Identify every line in the records below that contains the word "pixels", and copy each of those lines.

• [Excerpted records]:
_ _ _ _ _

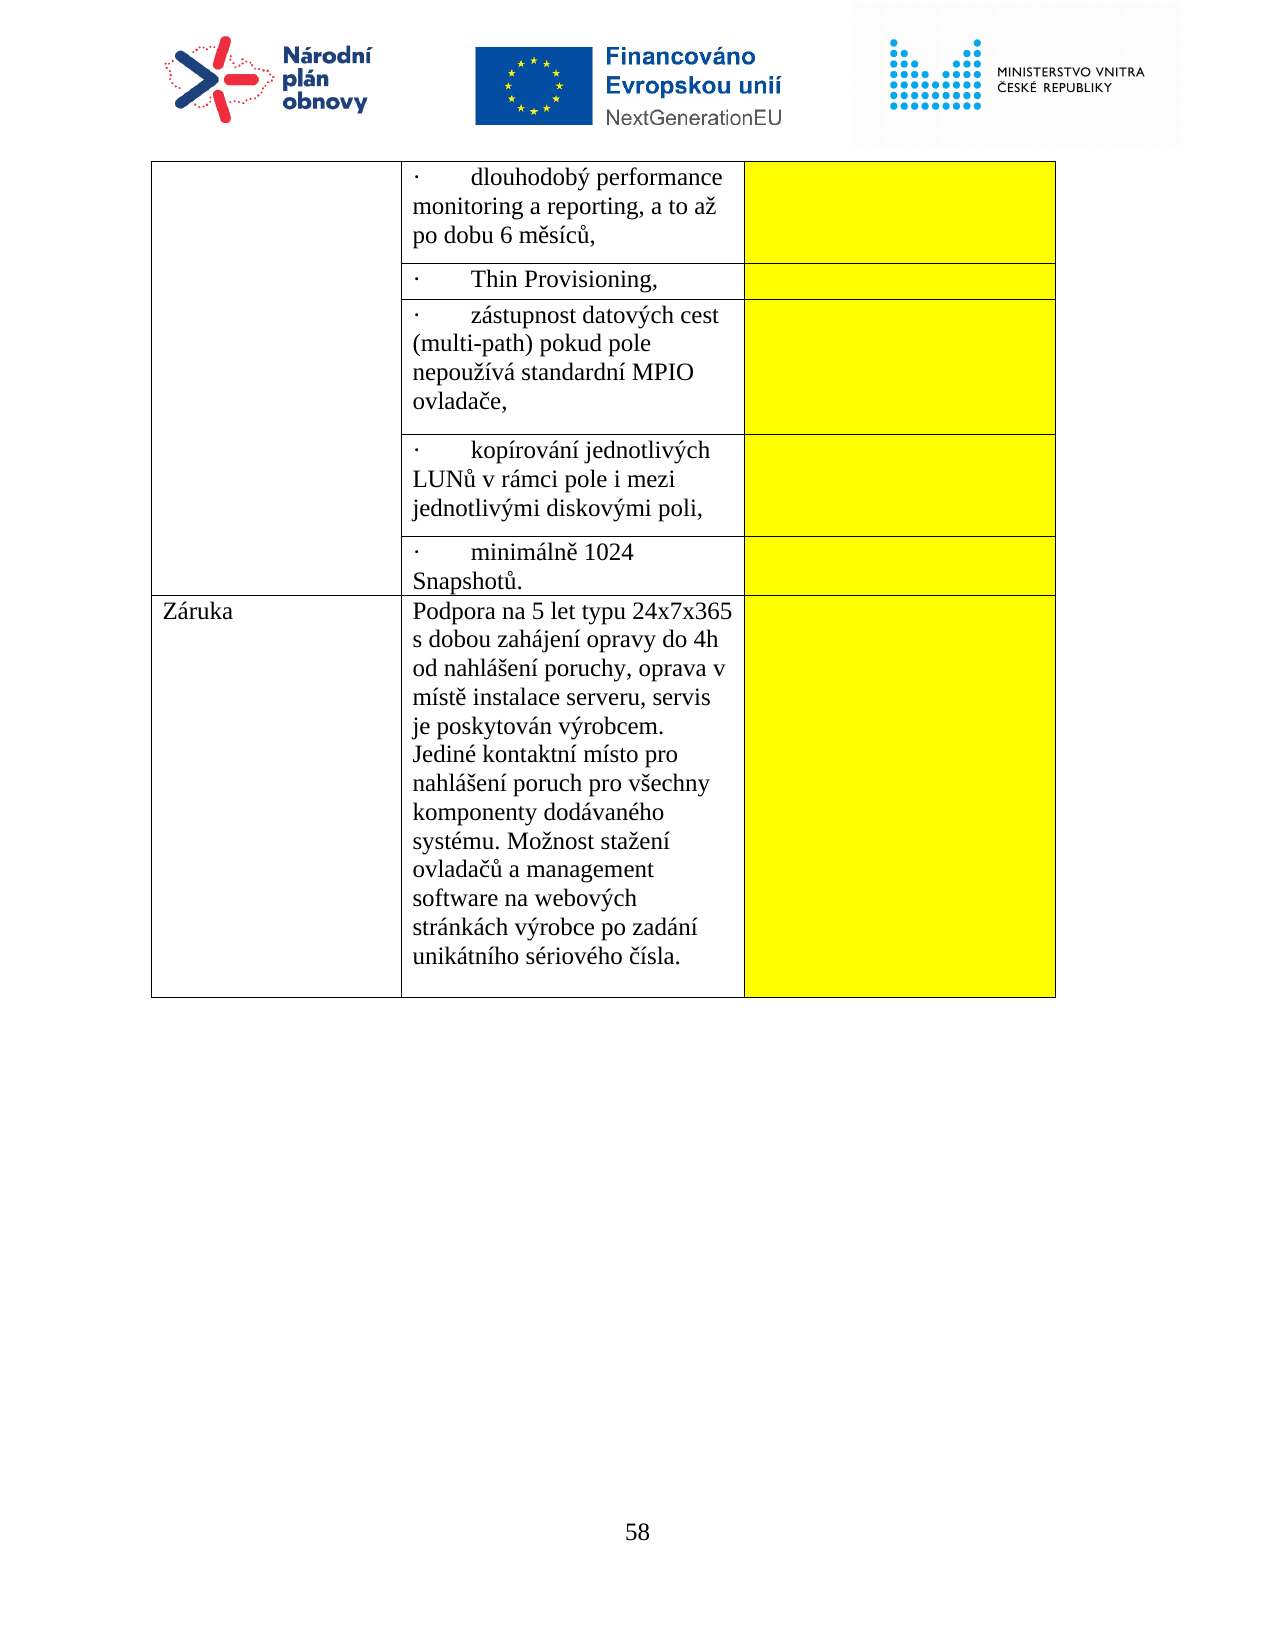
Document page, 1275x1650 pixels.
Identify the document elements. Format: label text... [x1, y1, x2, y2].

_ _ _ _ _

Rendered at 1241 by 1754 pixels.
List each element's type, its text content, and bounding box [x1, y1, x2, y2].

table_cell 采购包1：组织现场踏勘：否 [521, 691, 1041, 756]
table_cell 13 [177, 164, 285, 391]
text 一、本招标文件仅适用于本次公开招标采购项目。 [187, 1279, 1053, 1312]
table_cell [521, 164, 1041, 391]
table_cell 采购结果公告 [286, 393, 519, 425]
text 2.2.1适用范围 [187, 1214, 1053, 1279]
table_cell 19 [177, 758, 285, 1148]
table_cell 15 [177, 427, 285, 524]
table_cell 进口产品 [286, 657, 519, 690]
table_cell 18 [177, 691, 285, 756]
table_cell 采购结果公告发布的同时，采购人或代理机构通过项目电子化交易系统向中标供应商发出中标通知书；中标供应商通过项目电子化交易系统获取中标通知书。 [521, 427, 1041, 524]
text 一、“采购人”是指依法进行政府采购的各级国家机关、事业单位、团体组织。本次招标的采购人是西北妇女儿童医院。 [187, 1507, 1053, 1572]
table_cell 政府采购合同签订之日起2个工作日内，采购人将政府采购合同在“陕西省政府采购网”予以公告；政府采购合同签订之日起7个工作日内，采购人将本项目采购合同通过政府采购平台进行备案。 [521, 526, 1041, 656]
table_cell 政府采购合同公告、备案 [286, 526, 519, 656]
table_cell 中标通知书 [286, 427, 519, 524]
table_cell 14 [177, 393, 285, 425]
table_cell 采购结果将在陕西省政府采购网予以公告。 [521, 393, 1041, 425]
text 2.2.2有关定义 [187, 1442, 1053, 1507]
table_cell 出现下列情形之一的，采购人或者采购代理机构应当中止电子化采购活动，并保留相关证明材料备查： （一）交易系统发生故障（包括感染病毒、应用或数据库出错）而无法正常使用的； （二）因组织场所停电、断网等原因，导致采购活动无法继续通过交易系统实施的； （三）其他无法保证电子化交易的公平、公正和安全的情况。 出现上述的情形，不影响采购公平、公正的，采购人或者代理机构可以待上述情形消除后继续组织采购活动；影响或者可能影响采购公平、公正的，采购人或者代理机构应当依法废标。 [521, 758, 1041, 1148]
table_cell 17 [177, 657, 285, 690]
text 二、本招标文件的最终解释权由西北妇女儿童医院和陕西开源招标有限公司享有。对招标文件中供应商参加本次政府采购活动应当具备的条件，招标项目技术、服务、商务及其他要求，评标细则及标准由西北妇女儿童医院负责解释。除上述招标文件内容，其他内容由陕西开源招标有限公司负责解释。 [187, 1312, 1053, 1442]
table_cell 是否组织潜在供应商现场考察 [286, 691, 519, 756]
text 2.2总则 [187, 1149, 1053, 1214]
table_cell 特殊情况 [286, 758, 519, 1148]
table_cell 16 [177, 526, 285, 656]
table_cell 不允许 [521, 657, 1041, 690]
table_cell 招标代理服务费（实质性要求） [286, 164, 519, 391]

_ _ _ _ _

• [Solution to this exercise]:
Document page, 1275x1650 pixels.
Rendered at 1241 by 1754 pixels.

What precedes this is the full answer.